One of the primary limitations of this study is the use of the case-control design. As a result of the study design, the applicability of our results is limited to tertiary care settings in high TB-burden, low HIV prevalence settings and cannot be generalized to other contexts where the spectrum of diseased and non-diseased patients may differ. Moreover, all empirically treated patients (n = 51) were excluded from analyses so the study population is not fully representative of clinical practice.

Another source of bias is the use of an imperfect reference standard. In our study, 40% of cases were diagnosed by smear alone therefore there is risk of disease misclassification. However, we estimate that the risk is minimal given that patient discharge summaries were reviewed in addition to paper and electronic laboratory records. Furthermore, there was only a small change in AUC from 0.81 to 0.79 when patients diagnosed by smear alone were excluded from the analysis (Supplementary Fig. 2).

Another limitation of our study is that CXR were only read by one radiologist as opposed to multiple radiologists or a panel of radiologists. As a result, there may have been some degree of misclassification of the presence of chest abnormalities.

Conclusions

The focus of this study was assessing the accuracy of qXR in a tertiary care setting with a high pretest probability of PTB. Because many patients who present at tertiary hospitals in India have symptoms suggestive of PTB, such as weight loss and cough, accurate and rapid triage tests that can rule out the disease are needed2.

Our study demonstrates that qXR can detect PTB with modest accuracy. The software is threshold dependent and at a threshold that achieves the level of sensitivity required for a ‘rule out’ test, specificity was low. Our study suggests CAD software might have limited specificity for PTB detection in tertiary care settings because of the high prevalence of pulmonary conditions that cause lung shadows.
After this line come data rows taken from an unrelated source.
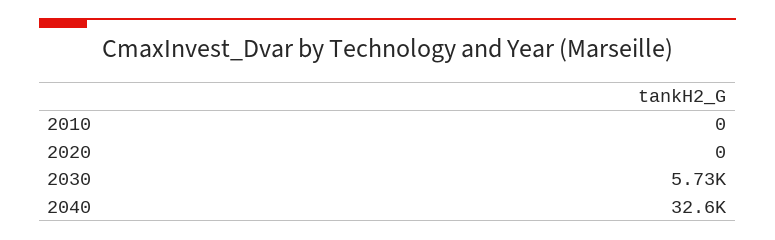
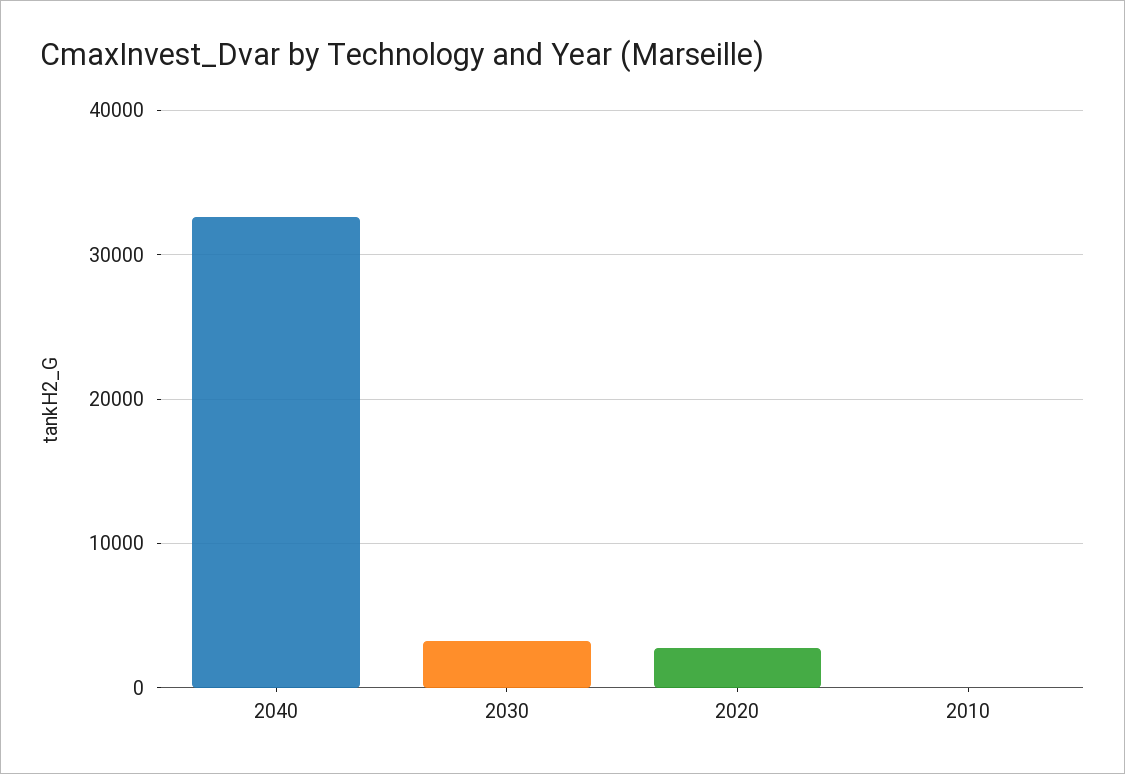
  {
    "2010": 0,
-   "2020": 0,
+   "2020": 3000,
-   "2030": 5730,
+   "2030": 3000,
    "2040": 32600
  }

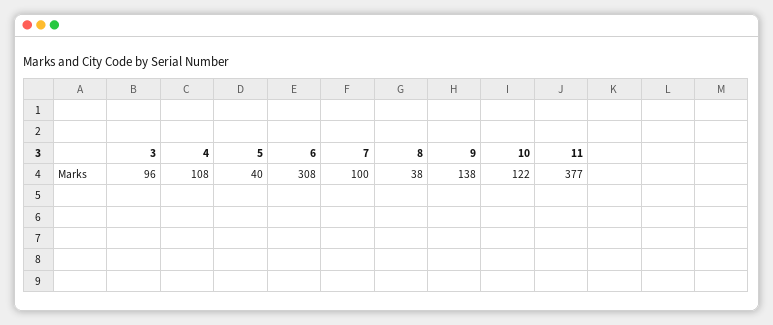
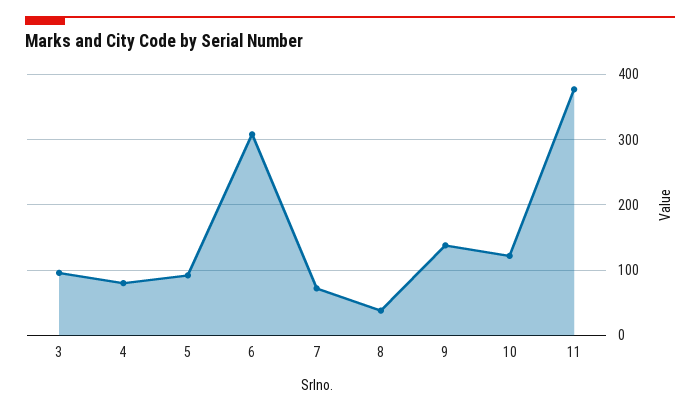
  {
    "3": 96,
-   "4": 108,
+   "4": 80,
-   "5": 40,
+   "5": 90,
    "6": 308,
-   "7": 100,
+   "7": 70,
    "8": 38,
    "9": 138,
    "10": 122,
    "11": 377
  }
Accuracy in detection of many individual chest abnormalities, including those specific for PTB such as cavity, was relatively high.
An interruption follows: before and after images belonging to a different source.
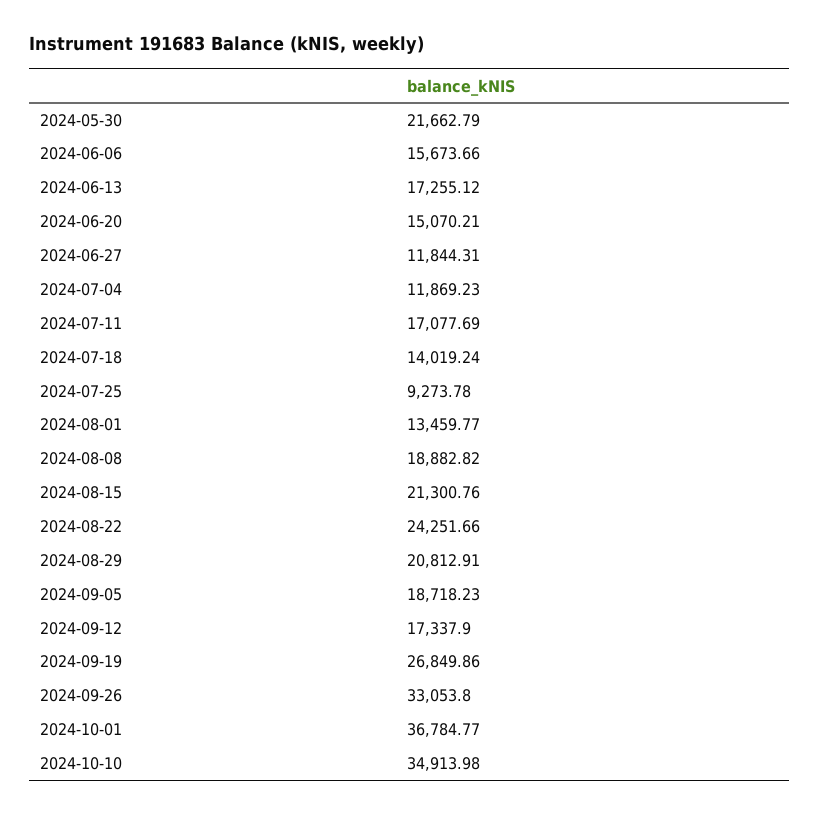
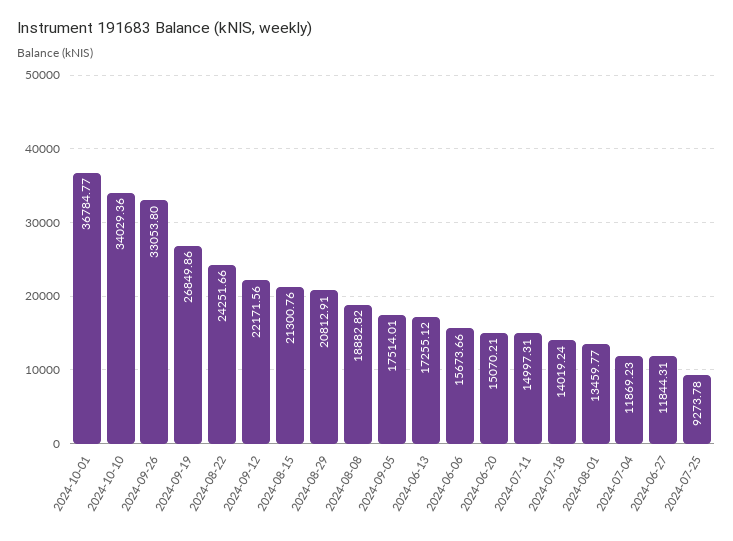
  {
-   "2024-05-30": 21662.79,
    "2024-06-06": 15673.66,
    "2024-06-13": 17255.12,
    "2024-06-20": 15070.21,
    "2024-06-27": 11844.31,
    "2024-07-04": 11869.23,
-   "2024-07-11": 17077.69,
+   "2024-07-11": 14997.31,
    "2024-07-18": 14019.24,
    "2024-07-25": 9273.78,
    "2024-08-01": 13459.77,
    "2024-08-08": 18882.82,
    "2024-08-15": 21300.76,
    "2024-08-22": 24251.66,
    "2024-08-29": 20812.91,
-   "2024-09-05": 18718.23,
+   "2024-09-05": 17514.01,
-   "2024-09-12": 17337.9,
+   "2024-09-12": 22171.56,
    "2024-09-19": 26849.86,
    "2024-09-26": 33053.8,
    "2024-10-01": 36784.77,
-   "2024-10-10": 34913.98
+   "2024-10-10": 34029.36
  }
There is likely a larger role for CAD software as a triage test for PTB at the primary care level in settings where access to radiologists is limited, compared to at the tertiary care level. At the primary care level, CAD could be rolled out faster and more broadly than human readers, increasing capacity for PTB screening. This is especially relevant in the Indian context where the burden of PTB is high and the ratio of radiologists to people is low7. However, further field studies and implementation research are needed to understand how this technology will work in real-world conditions. Another potential role for CAD that needs to be explored is in assisted reading of CXR to help human readers, especially non-experts, in interpreting CXR.

Further research is necessary to assess the software’s accuracy in other populations and in the screening use-case. Larger prospective studies that can better assess heterogeneity in important subgroups such as HIV and smear status are needed.

As accuracy is established for both the screening and triage use-cases with pre-specified thresholds, field studies that assess the software’s accuracy and cost-effectiveness in real-world conditions will also be needed. Subsequently, the value added of CAD in PTB triage and screening algorithms can be established and policy guidelines can be developed.

Ethics approval and consent to participate

This study was reviewed and approved by the central ethics committees in Manipal University, India (Manipal Academy of Higher Education Ethics Committee Number 006/2018) and McGill University, Canada (Institutional Review Board Study Number A06-E48-18B). The need for written informed consent was waived by both the Manipal Ethics Committee and the McGill Institutional Review Board as all data sources used (laboratory records, patient discharge summaries and CXR) were previously available and no patients needed to be contacted. Additionally, all information was collected anonymously and patients were identified through a study identification number. The study was performed in accordance with ICH GCP guidelines and regulations.